- [Your instructions] Which lines of the listing hold the string "shoulder"? Show each of them.

- [Records to process]
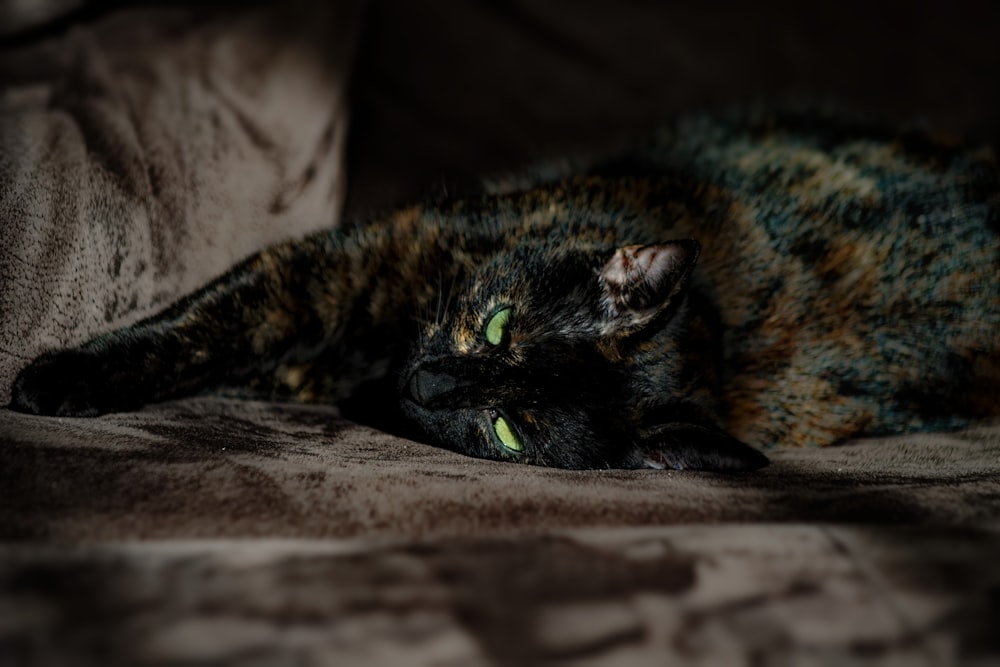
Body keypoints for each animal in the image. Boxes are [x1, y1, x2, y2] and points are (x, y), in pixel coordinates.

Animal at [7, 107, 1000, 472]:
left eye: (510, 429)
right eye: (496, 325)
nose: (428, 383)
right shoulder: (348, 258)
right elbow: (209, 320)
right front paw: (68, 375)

* * *

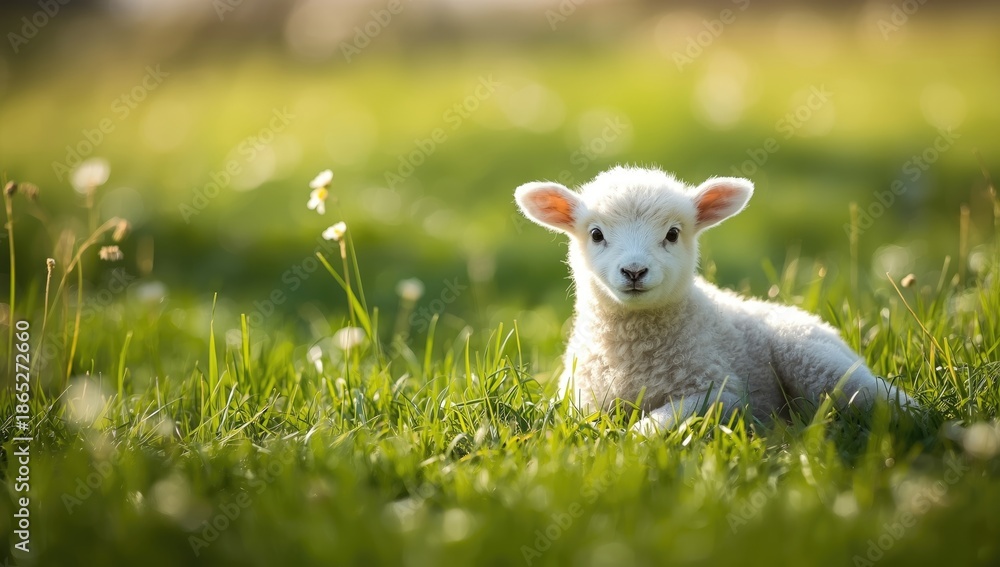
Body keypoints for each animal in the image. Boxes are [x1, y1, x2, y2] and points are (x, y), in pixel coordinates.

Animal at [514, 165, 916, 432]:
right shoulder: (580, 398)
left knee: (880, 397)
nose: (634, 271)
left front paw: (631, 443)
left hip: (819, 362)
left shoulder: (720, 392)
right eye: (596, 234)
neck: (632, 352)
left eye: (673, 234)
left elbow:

- [Exercise response]
right shoulder: (348, 258)
right shoulder: (580, 398)
left shoulder: (720, 392)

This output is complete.